• Page text:
=== Section Start ===

A simple guide for you to learn how to debug LibreOffice basic macro using breakpoint and watch.
While writing complex macros to automate various tasks in LibreOffice, you definitely encounter errors. Some run-time errors are self-explanatory. But some of them are very generic. To debug those, you need to carefully put breakpoints and step through the code to see where the problem is in your code.
Hence this tutorial. These techniques apply to all the macros written in Calc, Writer or Impress. And should be applied to OpenOffice macros as well.
Debug a LibreOffice Macro written in Basic
It’s easier to demonstrate this concept using an example.
Let’s define three variables which we would use for our exercise.
dim i, j, cnt
for loop, which would execute from 1 to 10. Inside the loop, increment two variables as below. This is just for just this demo; however, you can put any logic you want.
for cnt = 1 to 10 i = i + 1 j = i + 1 next cnt
Now, we want to put two breakpoints in the statement
"for cnt = 1 to 10" and
"j = i + 1". When you put a breakpoint inside your program, it runs in debug mode and holds the execution at the breakpoint.
To put a breakpoint in a LibreOffice Basic macro, put the cursor in the statement. And then, press
F9 or press the below button from the toolbar.
Once you do that, you will see a red circle on the left side of the statement, which means a breakpoint has been added to that statement. See the below image. In addition, you can add multiple breakpoints as per your needs.
If you want to remove a breakpoint from a statement, press
F9 again in the statement, OR you can
double-click the red circle.
Now, we would add a ‘watch’ to the variable
When the program executes in debug mode, the watch helps monitor a variable’s value between program steps. To add a watch on
"cnt" variable, select the variable and press
F7 or click the glass icon in the toolbar.
Once you do that, you will see the variable added to the watch list at the bottom of the editor.
Execute by Step
We are all set with tools.
Run the program by pressing
F5. As we already added breakpoints, you would see the execution halts at the first breakpoint with a little yellow arrow.
Now you have two options.

=== Section End ===

Dataset entries:
=== Section Start ===

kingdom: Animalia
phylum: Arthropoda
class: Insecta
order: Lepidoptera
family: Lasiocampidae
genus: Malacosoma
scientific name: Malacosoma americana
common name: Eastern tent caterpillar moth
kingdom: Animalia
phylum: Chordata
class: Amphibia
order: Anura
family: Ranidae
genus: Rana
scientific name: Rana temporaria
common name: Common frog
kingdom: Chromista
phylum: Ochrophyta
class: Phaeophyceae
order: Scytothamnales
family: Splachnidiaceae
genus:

=== Section End ===

• Instructions for the task: Rewrite the part of the macro debugging guide that begins at the words "Once you do that, you will see a" and stops after "in the toolbar.", putting "red dot" in place of "red circle". You don't need the dataset entries for this.

• Solved problem:
Once you do that, you will see a red dot on the left side of the statement, which means a breakpoint has been added to that statement. See the below image. In addition, you can add multiple breakpoints as per your needs.
If you want to remove a breakpoint from a statement, press
F9 again in the statement, OR you can
double-click the red dot.
Now, we would add a ‘watch’ to the variable
When the program executes in debug mode, the watch helps monitor a variable’s value between program steps. To add a watch on
"cnt" variable, select the variable and press
F7 or click the glass icon in the toolbar.